Because (regarding the downgrade_write() approach), as far as I know,
the current thread does not access memory which needs to be protected with
mmap_sem held for write.

> 
> > >                                                               Are you
> > > assuming that the killed task will not perform any changes on the
> > > address space?
> > 
> > If somebody drops mmap_sem held for write is not safe, how can the OOM
> > reaper work safely?
> > 
> > The OOM reaper is assuming that the thread who got mmap_sem held for write
> > is responsible to complete critical sections before dropping mmap_sem held
> > for write, isn't it?
> > 
> > Then, how an attempt to perform changes on the address space can become a
> > problem given that the thread who got mmap_sem held for write is responsible
> > to complete critical sections before dropping mmap_sem held for write?
> 
> ENOPARSE. How does this have anything to do with oom_reaper.

The oom_reaper can work safely as long as mmap_sem held for write is released
at safely and consistently interruptible locations.

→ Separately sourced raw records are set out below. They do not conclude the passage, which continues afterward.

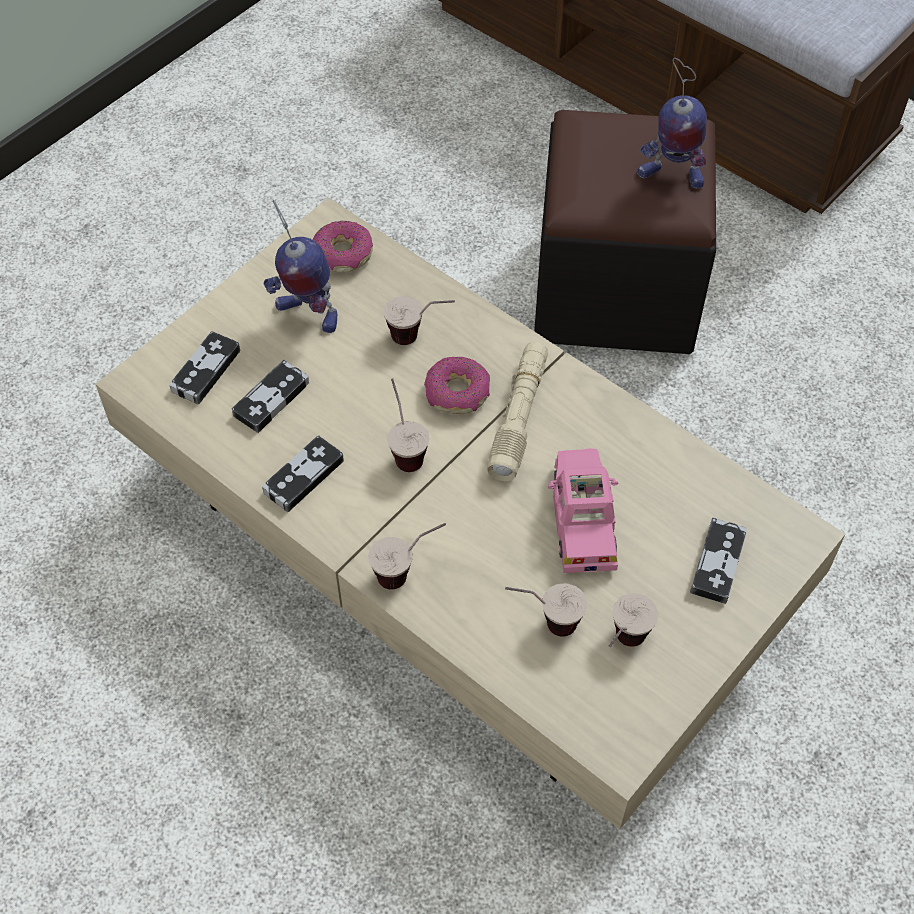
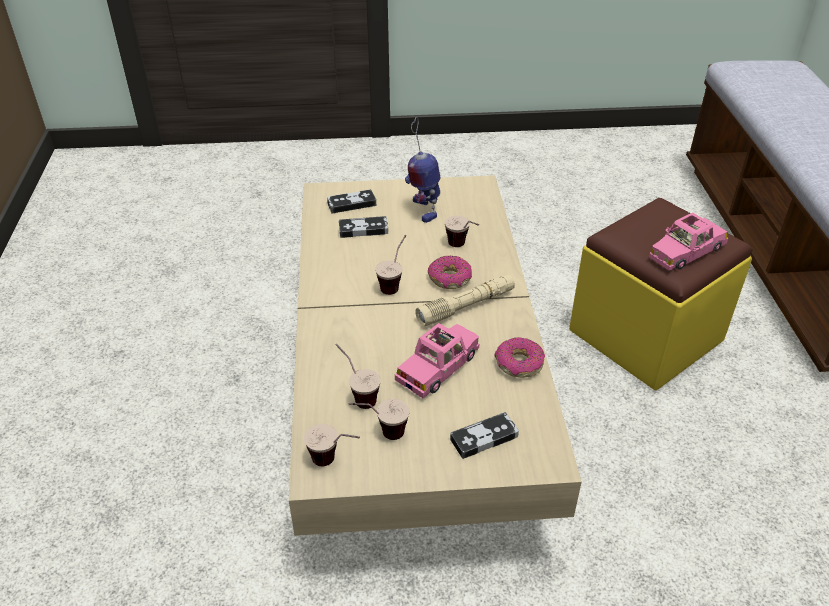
camera: 45 degrees right, 15 degrees down
game controller [262,435,344,512] -> none
donut [313,221,373,273] -> donut moved to [495,337,545,378]
cup [368,523,446,590] -> cup moved to [304,424,360,466]
black ottoman [534,110,716,354] -> yellow ottoman [569,198,752,390]
toy robot [637,58,707,188] -> pink toy car [649,213,728,271]

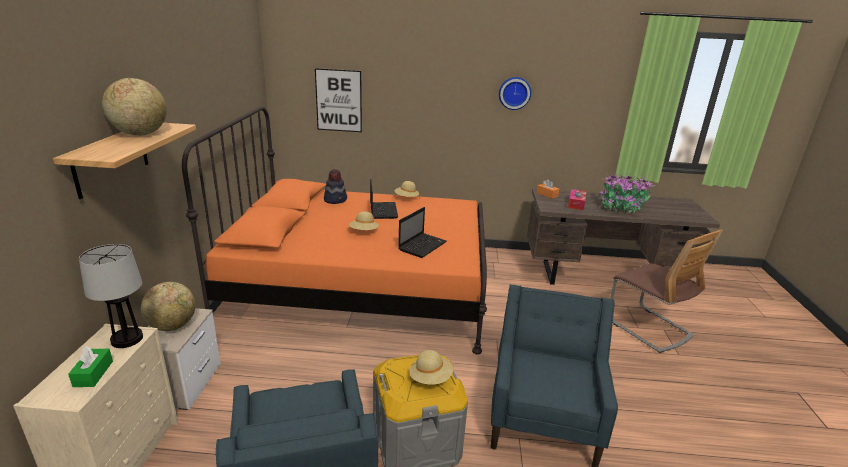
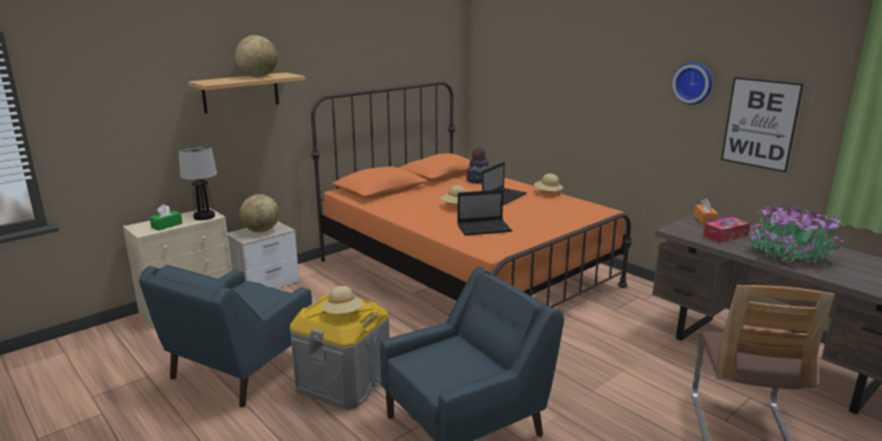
camera: 45 degrees right, 5 degrees down
picture [315,68,362,132] -> picture moved to [721,77,804,172]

>                                                              Sure you
> want to _help_ the oom_reaper to do its job but you are dropping the
> lock in the downgrading the lock in the middle of dup_mmap and that is
> what we are dicussing here.

Yes.

>                             So please explain why it is safe. It is
> really not straightforward.

So, please explain why it is not safe. How can releasing mmap_sem held for
write at safely and consistently interruptible locations be not safe?

> 
> > >                What about ongoing page faults or other operations deeper
> > > in the call chain.
> > 
> > Even if there are ongoing page faults or other operations deeper in the call
> > chain, there should be no problem as long as the thread who got mmap_sem
> > held for write is responsible to complete critical sections before dropping
> > mmap_sem held for write.
> > 
> > >                    Why they are safe to change things for the child
> > > during the copy?
> > 
> > In this patch, the current thread who got mmap_sem held for write (which is
> > likely an OOM victim thread) downgrades mmap_sem, with an assumption that
> > current thread no longer accesses memory which might depend on mmap_sem held
> > for write.
> > 
> > dup_mmap() duplicates current->mm and to-be-duplicated mm is not visible yet.
> > If dup_mmap() failed, to-be-duplicated incomplete mm is discarded via mmput()
> > in dup_mm() rather than assigned to the child. Thus, this patch should not
> > change things which are visible to the child during the copy.
> > 
> > What we need to be careful is making changes to current->mm.
> > I'm assuming that current->mm->mmap_sem held for read is enough for
> > i_mmap_lock_write()/flush_dcache_mmap_lock()/vma_interval_tree_insert_after()/
> > flush_dcache_mmap_unlock()/i_mmap_unlock_write()/is_vm_hugetlb_page()/
> > reset_vma_resv_huge_pages()/__vma_link_rb(). But I'm not sure.
> 
> But as soon as you downgrade the lock then all other threads can
> interfere and perform page faults or update respecive mappings. Does
> this matter? If not then why?
> 

Why does this matter?

I don't know what "update respecive mappings" means.
Is that about mmap()/munmap() which need mmap_sem held for write?
Since mmap_sem is still held for read, operations which needs
mmap_sem held for write cannot happen.

Anyway, as long as I downgrade the mmap_sem at safely and consistently
interruptible locations, there cannot be a problem.